Bankruptcy is among the most effective options for getting out of debt, but bankruptcy comes with a number of adverse effects that should be considered before filing. Anyone thinking about filing for bankruptcy should carefully weigh the benefits of eliminating debts through the bankruptcy process against the adverse effects of doing so.
Personal Bankruptcy Under Chapters 7 and 13
There are several types of bankruptcies. Each type of bankruptcy is referred to by the applicable Chapter of bankruptcy law. Chapter 7 and Chapter 13 bankruptcies are often referred to as consumer bankruptcies. Chapter 7 is often called “liquidation” bankruptcy because it eliminates most types of debts within only a few months. Chapter 13 bankruptcy, sometimes referred to as “reorganization,” requires you to make monthly payments to the court for several years. The court eliminates the remaining debt at the conclusion of the Chapter 13 payment period.
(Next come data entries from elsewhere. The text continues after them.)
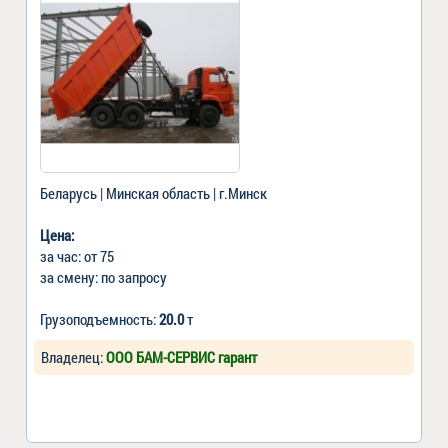
Беларусь | Минская область | г.Минск
Цена:
за час: от 75
за смену: по запросу
Грузоподъемность:
20.0
т
Владелец:
ООО БАМ-СЕРВИС гарант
Bankruptcy, whether under Chapter 7 or Chapter 13, can substantially lower your credit scores. People who make payments on a purchased item, such as a house, car or an item or service paid for through a credit card, are assigned a credit score by three private companies called credit bureaus. If you make timely payments, those credit scores tend to rise. Missing and late payments will usually reduce those scores. Bankruptcy eliminates most types of debts, meaning that the debtor is no longer required to repay the money. Because bankruptcy, rather than payment, eliminates the amount of money owed, all three creditor scores will usually decline substantially.
Credit scores are designed to help lenders predict whether a potential customer will repay money loaned if credit is given. A potential borrower’s credit scores appear on a credit report. A bankruptcy will appear on your credit report for 10 years and will hurt your ability to secure financing in the future. In some cases, a potential lender may decide not to lend you money. This is often the case when trying to secure a mortgage for a house, a loan for a car, or a lease with an apartment owner. Other lenders, such as credit card companies, may decide to extend credit despite the bankruptcy, but at a higher interest rate.
Bankruptcy can potentially hurt a person’s ability to find employment, especially if the job requires handling money. Potential employers might check your credit report and discover the bankruptcy. Federal law prohibits a government employer from denying employment to an applicant on the ground that he filed for bankruptcy. But there is no such restriction on private employers.